◆ What to produce
Please copy out each of the following lines word for word, with no changes to spelling, punctuation, or order.

◆ Provided information
◆ ◆ ◆ ◆
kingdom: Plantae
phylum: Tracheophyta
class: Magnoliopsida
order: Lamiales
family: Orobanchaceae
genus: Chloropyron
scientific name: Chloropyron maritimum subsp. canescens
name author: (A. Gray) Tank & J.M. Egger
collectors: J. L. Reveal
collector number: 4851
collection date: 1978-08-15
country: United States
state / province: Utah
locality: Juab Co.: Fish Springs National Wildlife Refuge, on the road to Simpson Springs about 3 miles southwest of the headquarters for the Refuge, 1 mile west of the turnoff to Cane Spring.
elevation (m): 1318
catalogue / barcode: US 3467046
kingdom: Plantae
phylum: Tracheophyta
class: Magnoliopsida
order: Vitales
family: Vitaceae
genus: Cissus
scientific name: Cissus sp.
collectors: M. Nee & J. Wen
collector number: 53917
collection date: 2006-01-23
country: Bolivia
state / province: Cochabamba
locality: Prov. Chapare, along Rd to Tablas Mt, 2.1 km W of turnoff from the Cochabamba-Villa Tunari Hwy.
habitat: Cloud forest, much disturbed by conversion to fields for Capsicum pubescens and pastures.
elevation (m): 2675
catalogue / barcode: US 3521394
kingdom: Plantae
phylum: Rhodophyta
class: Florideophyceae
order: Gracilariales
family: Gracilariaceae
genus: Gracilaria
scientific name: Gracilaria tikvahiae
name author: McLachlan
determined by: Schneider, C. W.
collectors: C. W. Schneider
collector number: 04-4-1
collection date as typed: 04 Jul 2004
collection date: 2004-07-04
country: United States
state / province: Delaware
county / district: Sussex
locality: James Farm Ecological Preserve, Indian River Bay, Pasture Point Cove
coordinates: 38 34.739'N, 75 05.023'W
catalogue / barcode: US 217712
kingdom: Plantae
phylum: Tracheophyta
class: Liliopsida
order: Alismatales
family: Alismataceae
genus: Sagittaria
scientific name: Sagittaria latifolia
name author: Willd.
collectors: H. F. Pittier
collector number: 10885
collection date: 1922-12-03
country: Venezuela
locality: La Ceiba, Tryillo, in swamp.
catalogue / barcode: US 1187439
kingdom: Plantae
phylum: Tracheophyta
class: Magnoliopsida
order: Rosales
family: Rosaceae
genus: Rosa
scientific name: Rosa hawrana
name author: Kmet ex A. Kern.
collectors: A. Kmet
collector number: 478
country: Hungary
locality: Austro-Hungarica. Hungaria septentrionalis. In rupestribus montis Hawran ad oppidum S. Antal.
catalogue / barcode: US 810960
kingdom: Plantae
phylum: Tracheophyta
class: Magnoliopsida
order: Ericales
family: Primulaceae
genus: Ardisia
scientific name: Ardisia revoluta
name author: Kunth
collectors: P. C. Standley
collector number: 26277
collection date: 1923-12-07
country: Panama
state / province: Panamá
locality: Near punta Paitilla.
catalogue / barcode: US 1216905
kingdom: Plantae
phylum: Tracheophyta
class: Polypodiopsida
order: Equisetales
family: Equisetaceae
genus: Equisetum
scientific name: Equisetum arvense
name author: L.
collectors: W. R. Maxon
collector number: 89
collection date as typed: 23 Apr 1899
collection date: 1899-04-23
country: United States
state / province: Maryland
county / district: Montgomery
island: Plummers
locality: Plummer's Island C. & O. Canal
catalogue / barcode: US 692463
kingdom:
◆ ◆ ◆ ◆
◆ Final result
kingdom: Plantae
phylum: Tracheophyta
class: Magnoliopsida
order: Lamiales
family: Orobanchaceae
genus: Chloropyron
scientific name: Chloropyron maritimum subsp. canescens
name author: (A. Gray) Tank & J.M. Egger
collectors: J. L. Reveal
collector number: 4851
collection date: 1978-08-15
country: United States
state / province: Utah
locality: Juab Co.: Fish Springs National Wildlife Refuge, on the road to Simpson Springs about 3 miles southwest of the headquarters for the Refuge, 1 mile west of the turnoff to Cane Spring.
elevation (m): 1318
catalogue / barcode: US 3467046
kingdom: Plantae
phylum: Tracheophyta
class: Magnoliopsida
order: Vitales
family: Vitaceae
genus: Cissus
scientific name: Cissus sp.
collectors: M. Nee & J. Wen
collector number: 53917
collection date: 2006-01-23
country: Bolivia
state / province: Cochabamba
locality: Prov. Chapare, along Rd to Tablas Mt, 2.1 km W of turnoff from the Cochabamba-Villa Tunari Hwy.
habitat: Cloud forest, much disturbed by conversion to fields for Capsicum pubescens and pastures.
elevation (m): 2675
catalogue / barcode: US 3521394
kingdom: Plantae
phylum: Rhodophyta
class: Florideophyceae
order: Gracilariales
family: Gracilariaceae
genus: Gracilaria
scientific name: Gracilaria tikvahiae
name author: McLachlan
determined by: Schneider, C. W.
collectors: C. W. Schneider
collector number: 04-4-1
collection date as typed: 04 Jul 2004
collection date: 2004-07-04
country: United States
state / province: Delaware
county / district: Sussex
locality: James Farm Ecological Preserve, Indian River Bay, Pasture Point Cove
coordinates: 38 34.739'N, 75 05.023'W
catalogue / barcode: US 217712
kingdom: Plantae
phylum: Tracheophyta
class: Liliopsida
order: Alismatales
family: Alismataceae
genus: Sagittaria
scientific name: Sagittaria latifolia
name author: Willd.
collectors: H. F. Pittier
collector number: 10885
collection date: 1922-12-03
country: Venezuela
locality: La Ceiba, Tryillo, in swamp.
catalogue / barcode: US 1187439
kingdom: Plantae
phylum: Tracheophyta
class: Magnoliopsida
order: Rosales
family: Rosaceae
genus: Rosa
scientific name: Rosa hawrana
name author: Kmet ex A. Kern.
collectors: A. Kmet
collector number: 478
country: Hungary
locality: Austro-Hungarica. Hungaria septentrionalis. In rupestribus montis Hawran ad oppidum S. Antal.
catalogue / barcode: US 810960
kingdom: Plantae
phylum: Tracheophyta
class: Magnoliopsida
order: Ericales
family: Primulaceae
genus: Ardisia
scientific name: Ardisia revoluta
name author: Kunth
collectors: P. C. Standley
collector number: 26277
collection date: 1923-12-07
country: Panama
state / province: Panamá
locality: Near punta Paitilla.
catalogue / barcode: US 1216905
kingdom: Plantae
phylum: Tracheophyta
class: Polypodiopsida
order: Equisetales
family: Equisetaceae
genus: Equisetum
scientific name: Equisetum arvense
name author: L.
collectors: W. R. Maxon
collector number: 89
collection date as typed: 23 Apr 1899
collection date: 1899-04-23
country: United States
state / province: Maryland
county / district: Montgomery
island: Plummers
locality: Plummer's Island C. & O. Canal
catalogue / barcode: US 692463
kingdom:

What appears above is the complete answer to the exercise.